There were two days of competition, and four Brazilian dancers were selected for the final in London: Keirison Lima, Maria Laura Possato, Pietra Sanches, and Enzo Santos, the four winners who secured their place in the final stage of the Prix Osipova at the Royal Opera House.
And for those young dancers who had spent the day being observed by her, the scene completes itself. Not only hearing corrections, but seeing, in a matter of minutes, what they mean when they pass through a body that has already traveled that entire path.
“The great difference in the idea of the Prix Osipova was not only having her conceptualize everything, lending her name and being present in its realization. She was also a juror, and that is a major distinction that no other competition had,” said Nicole Abramoff, co-founder of the Conservatório Dança e Arte, organizer of the competition alongside the Russian ballerina.
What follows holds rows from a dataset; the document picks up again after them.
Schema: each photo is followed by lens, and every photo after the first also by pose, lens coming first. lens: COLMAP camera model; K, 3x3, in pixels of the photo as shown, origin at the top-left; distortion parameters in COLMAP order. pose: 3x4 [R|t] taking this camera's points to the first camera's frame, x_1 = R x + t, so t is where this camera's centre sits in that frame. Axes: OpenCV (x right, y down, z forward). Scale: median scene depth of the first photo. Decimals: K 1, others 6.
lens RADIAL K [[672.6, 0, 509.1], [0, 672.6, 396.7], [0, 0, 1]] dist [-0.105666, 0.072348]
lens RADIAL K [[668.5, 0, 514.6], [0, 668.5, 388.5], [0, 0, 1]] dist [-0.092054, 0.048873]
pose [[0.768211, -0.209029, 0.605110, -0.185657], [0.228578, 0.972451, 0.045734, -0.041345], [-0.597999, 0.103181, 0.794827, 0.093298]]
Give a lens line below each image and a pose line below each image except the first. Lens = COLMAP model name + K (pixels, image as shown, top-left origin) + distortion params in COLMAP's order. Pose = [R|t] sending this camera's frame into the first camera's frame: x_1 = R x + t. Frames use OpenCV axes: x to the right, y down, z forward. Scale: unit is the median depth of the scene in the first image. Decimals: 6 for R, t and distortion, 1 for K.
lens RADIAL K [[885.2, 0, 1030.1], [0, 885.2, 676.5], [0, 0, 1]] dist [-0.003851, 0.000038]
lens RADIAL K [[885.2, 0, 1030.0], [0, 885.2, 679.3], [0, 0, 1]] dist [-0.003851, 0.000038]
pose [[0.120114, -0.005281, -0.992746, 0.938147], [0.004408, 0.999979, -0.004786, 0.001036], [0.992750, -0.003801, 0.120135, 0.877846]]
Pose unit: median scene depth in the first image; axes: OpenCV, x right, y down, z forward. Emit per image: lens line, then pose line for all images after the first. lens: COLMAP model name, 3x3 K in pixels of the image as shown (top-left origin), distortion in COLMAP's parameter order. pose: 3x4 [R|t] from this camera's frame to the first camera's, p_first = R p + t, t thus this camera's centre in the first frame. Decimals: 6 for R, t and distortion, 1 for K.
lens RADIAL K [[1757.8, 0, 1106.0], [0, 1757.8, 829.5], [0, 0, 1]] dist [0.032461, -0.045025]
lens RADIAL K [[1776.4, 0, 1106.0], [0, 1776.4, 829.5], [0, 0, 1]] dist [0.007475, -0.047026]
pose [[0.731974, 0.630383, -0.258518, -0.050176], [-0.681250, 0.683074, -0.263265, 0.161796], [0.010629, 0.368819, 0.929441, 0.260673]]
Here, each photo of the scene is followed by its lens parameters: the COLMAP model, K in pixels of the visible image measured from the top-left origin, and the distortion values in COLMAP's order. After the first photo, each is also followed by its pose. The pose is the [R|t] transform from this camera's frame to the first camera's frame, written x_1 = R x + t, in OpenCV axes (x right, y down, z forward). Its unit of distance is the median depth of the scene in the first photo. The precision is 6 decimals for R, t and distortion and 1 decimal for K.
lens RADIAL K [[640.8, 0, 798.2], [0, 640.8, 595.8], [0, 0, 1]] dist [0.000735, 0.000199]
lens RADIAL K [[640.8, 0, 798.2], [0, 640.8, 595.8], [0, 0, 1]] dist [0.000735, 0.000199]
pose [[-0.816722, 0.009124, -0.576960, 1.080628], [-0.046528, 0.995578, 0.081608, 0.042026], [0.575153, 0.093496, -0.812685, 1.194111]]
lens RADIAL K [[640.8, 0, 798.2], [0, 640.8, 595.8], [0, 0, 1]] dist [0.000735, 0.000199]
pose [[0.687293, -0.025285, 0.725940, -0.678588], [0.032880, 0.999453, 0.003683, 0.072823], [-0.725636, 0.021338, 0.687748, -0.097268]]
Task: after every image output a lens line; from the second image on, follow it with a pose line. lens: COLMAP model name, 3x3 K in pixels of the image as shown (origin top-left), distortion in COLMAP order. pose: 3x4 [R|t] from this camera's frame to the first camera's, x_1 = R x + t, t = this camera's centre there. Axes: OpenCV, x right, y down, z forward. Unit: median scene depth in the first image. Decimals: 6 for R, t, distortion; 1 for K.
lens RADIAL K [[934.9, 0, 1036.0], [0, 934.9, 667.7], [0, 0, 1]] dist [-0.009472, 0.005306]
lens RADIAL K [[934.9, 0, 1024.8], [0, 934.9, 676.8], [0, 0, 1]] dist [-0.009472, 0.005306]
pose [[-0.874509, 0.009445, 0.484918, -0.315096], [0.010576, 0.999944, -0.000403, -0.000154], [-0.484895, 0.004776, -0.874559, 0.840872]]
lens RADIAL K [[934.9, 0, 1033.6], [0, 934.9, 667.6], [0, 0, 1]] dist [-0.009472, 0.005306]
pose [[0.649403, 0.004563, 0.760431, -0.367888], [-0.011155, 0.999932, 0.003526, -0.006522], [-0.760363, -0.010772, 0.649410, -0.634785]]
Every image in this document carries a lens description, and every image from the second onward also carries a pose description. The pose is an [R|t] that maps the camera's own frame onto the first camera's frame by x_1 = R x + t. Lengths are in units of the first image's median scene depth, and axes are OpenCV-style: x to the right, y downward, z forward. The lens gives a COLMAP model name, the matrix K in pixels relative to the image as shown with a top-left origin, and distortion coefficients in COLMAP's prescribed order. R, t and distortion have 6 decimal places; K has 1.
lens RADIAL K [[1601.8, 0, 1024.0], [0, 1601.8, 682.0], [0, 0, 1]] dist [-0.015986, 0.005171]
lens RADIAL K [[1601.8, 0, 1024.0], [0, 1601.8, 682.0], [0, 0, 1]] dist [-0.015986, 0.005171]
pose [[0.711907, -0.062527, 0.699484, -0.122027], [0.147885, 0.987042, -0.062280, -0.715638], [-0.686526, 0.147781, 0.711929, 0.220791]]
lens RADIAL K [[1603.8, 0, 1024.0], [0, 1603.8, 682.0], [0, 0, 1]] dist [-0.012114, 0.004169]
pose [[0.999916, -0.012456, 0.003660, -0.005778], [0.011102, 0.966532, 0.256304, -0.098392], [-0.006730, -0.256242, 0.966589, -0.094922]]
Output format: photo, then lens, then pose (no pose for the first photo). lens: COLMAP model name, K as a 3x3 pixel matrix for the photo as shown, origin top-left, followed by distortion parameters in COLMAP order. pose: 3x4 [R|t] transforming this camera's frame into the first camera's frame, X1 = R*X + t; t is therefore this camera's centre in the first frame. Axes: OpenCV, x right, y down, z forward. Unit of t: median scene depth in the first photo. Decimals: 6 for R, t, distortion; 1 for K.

“This is the first edition of the Prix, but it is a meaningful one for many of us in Brazil and across Latin America, because it allows dancers to truly pursue their dreams,” said Enzo Santos, one of the finalists selected for London and a participant in the masterclass. He, who once dreamed of dancing at the Bolshoi, is now taking his first steps toward a professional career in ballet. “It is a beautiful project that I believe is only the beginning of everything, and that will make many dreams come true.”
The Prix Osipova ends with prizes, placements, and promises. But what remains is not exactly that. It is the sense that, for a few days, ballet returned to its most essential point. Not the finished performance, but the process. Not the applause, but the silent construction that precedes it. And at the center of it all, an artist who, even while returning from a forced pause, chooses to be there not only to be seen, but to teach others how to see.